• **Kutipan**

02-2 Bab Waktu-waktu Shalat – Fikih Empat Madzhab

Fikih Empat Madzhab
(Maliki, Hanafi, Hanbali, Syafi‘i)
(Judul: Ijmā‘-ul-A’immat-il-Arba‘ati waikhtilāfihim).
Oleh: Al-Wazir Yahya bin Muhammad bin Hubairah

Penerjemah: Ali Mh.
Penerbit: PUSTAKA AZZAM

Rangkaian Pos: 002 Bab Shalat - Fikih Empat Madzhab

Bab: Waktu-waktu Shalāt (3081).

 

169. Keempat imam madzhab berbeda pendapat tentang waktu wajibnya shalāt.

Mālik, asy-Syāfi‘ī, dan Aḥmad berkata: “Shalāt wajib di awal waktu.”

Sebagian pengikut Abū Ḥanīfah berkata: “Shalāt wajib di akhir waktu.” (3092).

 

170. Mereka sepakat bahwa awal waktu Zhuhur adalah ketika matahari tergelincir dan tidak boleh shalāt sebelum matahari tergelincir. (3103).

[Entri Tersimpan]
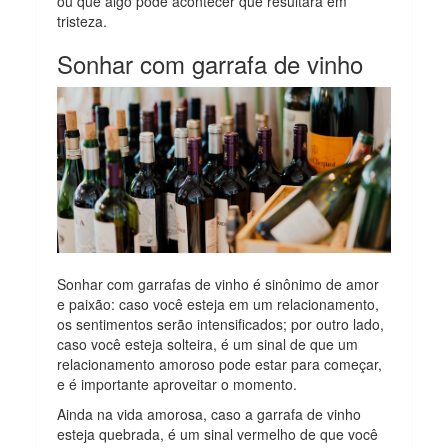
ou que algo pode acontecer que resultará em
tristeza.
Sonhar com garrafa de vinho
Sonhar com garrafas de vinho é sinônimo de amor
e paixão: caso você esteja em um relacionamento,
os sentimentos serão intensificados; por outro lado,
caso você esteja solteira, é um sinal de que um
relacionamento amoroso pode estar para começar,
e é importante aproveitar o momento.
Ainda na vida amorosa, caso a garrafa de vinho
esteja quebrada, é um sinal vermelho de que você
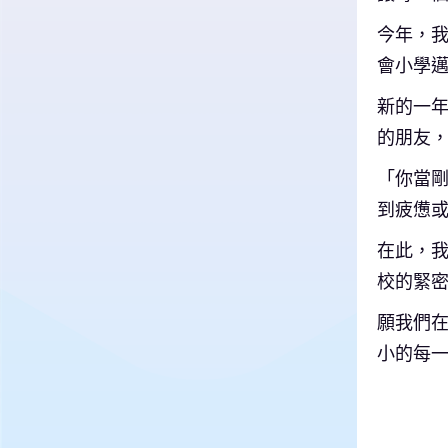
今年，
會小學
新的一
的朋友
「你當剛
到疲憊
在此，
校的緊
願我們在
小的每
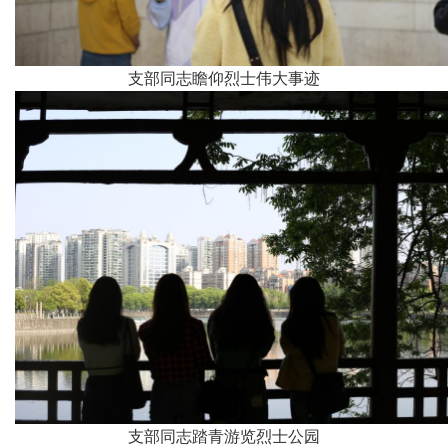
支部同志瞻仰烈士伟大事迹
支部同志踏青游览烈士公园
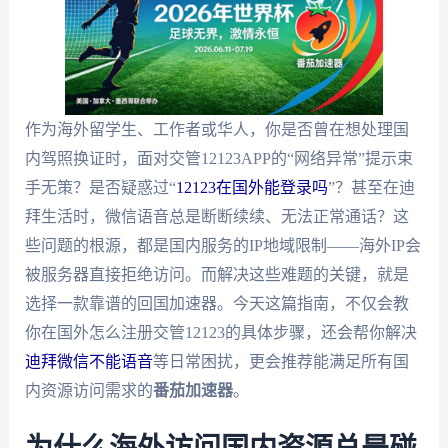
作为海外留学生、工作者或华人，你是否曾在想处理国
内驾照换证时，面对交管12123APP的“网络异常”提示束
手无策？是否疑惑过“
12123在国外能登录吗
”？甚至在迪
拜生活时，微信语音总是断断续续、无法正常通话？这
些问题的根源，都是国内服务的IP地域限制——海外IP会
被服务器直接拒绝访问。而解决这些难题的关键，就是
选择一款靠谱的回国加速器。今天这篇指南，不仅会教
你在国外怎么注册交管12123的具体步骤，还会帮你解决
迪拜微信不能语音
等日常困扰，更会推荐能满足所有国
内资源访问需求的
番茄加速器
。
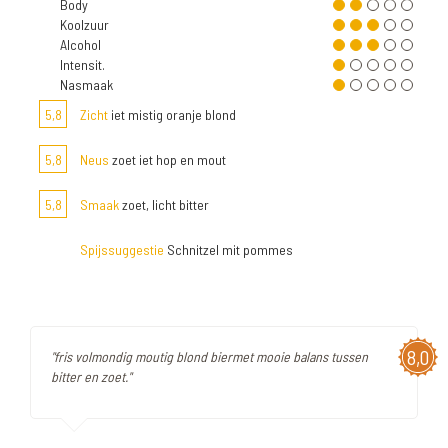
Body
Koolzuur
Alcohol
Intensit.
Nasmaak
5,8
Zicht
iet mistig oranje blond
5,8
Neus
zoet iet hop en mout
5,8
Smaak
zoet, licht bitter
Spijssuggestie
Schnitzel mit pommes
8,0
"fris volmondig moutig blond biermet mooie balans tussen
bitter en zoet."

• **Deskripsi Tugas**
Salin tanpa perubahan seluruh bagian kutipan tentang waktu-waktu shalat, mulai dari "Mālik, asy-Syāfi‘ī, dan" terus ke bawah sampai "matahari tergelincir. (3103).".

• **Penyelesaian Latihan**
Mālik, asy-Syāfi‘ī, dan Aḥmad berkata: “Shalāt wajib di awal waktu.”

Sebagian pengikut Abū Ḥanīfah berkata: “Shalāt wajib di akhir waktu.” (3092).

 

170. Mereka sepakat bahwa awal waktu Zhuhur adalah ketika matahari tergelincir dan tidak boleh shalāt sebelum matahari tergelincir. (3103).